In respect to an exception, we find no adjudged case in this State requiring words of inheritance to make a fee in the grantor, and we think that there has been no understanding in the profession that such a rule existed here; and unless we felt bound by a decided preponderance of authority, we should not be inclined to adopt a rule which would be likely to unsettle many titles, and at the same time is not, as we think, based upon any sound principle. Nor do we find the weight of authority in favor of such a rule. In Wheeler v. Brown, 46 Penn. St. Rep. 197, there was an exception of the coal in a tract of land, granted with a right of ingress and egress to take it away, without words of inheritance. The court held that the grantor at tlie time of the grant held the coal in fee simple, and because it did not pass by the conveyance he continued to hold it in fee; that the word heirs was not necessary in the reservation, for an estate of inheritance existed already in the grantor, and, unimpaired by the conveyance, it descended to his heirs at his death ; and so of the right of way, which was expressly annexed to the estate in the coal, and was saved by the exception.

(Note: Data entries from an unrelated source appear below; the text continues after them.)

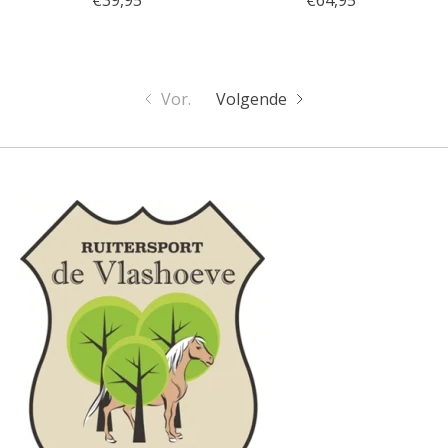
€39,95
€64,95
Vor.
Volgende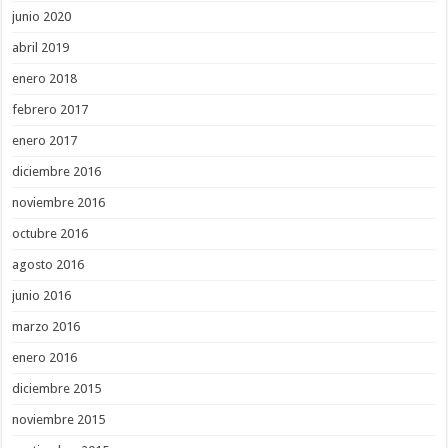
junio 2020
abril 2019
enero 2018
febrero 2017
enero 2017
diciembre 2016
noviembre 2016
octubre 2016
agosto 2016
junio 2016
marzo 2016
enero 2016
diciembre 2015
noviembre 2015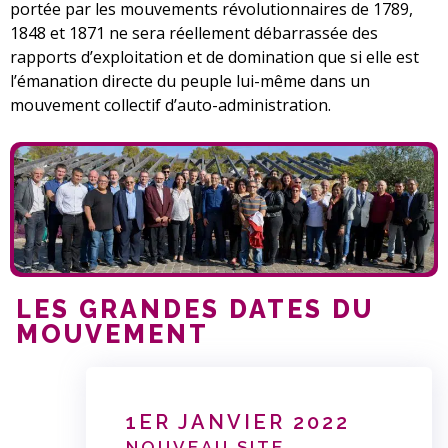
portée par les mouvements révolutionnaires de 1789,
1848 et 1871 ne sera réellement débarrassée des
rapports d’exploitation et de domination que si elle est
l’émanation directe du peuple lui-même dans un
mouvement collectif d’auto-administration.
LES GRANDES DATES DU
MOUVEMENT
1ER JANVIER 2022
NOUVEAU SITE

A similar opinion is given in Keeler v. Wood, 30 vt. 242; of a similar character is Smith v. Ladd, 41 Maine 314, and Winthrop v. Fairbanks, 41 Maine 307. This last case was a conveyance of land, “ reserving forever for myself the privilege of passing with teams and cattle across the same in suitable places to land I own south of the premises,” but it was not in terms to him or to his heirs and assigns. The court, however, held that it might be regarded as an exception, and confers the benefit of an exception to the grantor, his heirs and ‘assigns ; and that the way would be appurtenant to the lands for which it was reserved, and that no words of inheritance were necessary. In this case the grantor had died, and the dominant tenement was held by a grantee of his heirs. In Bowen & al. v. Connor, 6 Cush. 132, it was held that a reservation forever of a right of way over a street to be made by tbe defendant enured to the benefit of the grantor and his assigns, as owners of the back lot.

Upon these views we think the exception must enure to the benefit of the plaintiff and his heirs and assigns; and this we think accords with the intent of the parties', to be gathered from the terms of the deed. Unless, then, some other objection exists, the plaintiff is entitled to a decree against the six defendants named in the referees’ report, in accordance with his report; and as to the rest, they not having been shown to have interfered with the enjoyment of the plaintiff’s right, the bill is to be dismissed.

The title of the plaintiff is not questioned by defendants; and it would seem that by the guaranty of the grantee, which became binding by the acceptance of the deed and the title under it, he would be estopped to deny the plaintiff’s title, and so would his assigns with notice express or implied. Newell v. Hill, 2 Met. 180; Goodwin & al. v. Gilbert & al., 9 Mass. 510.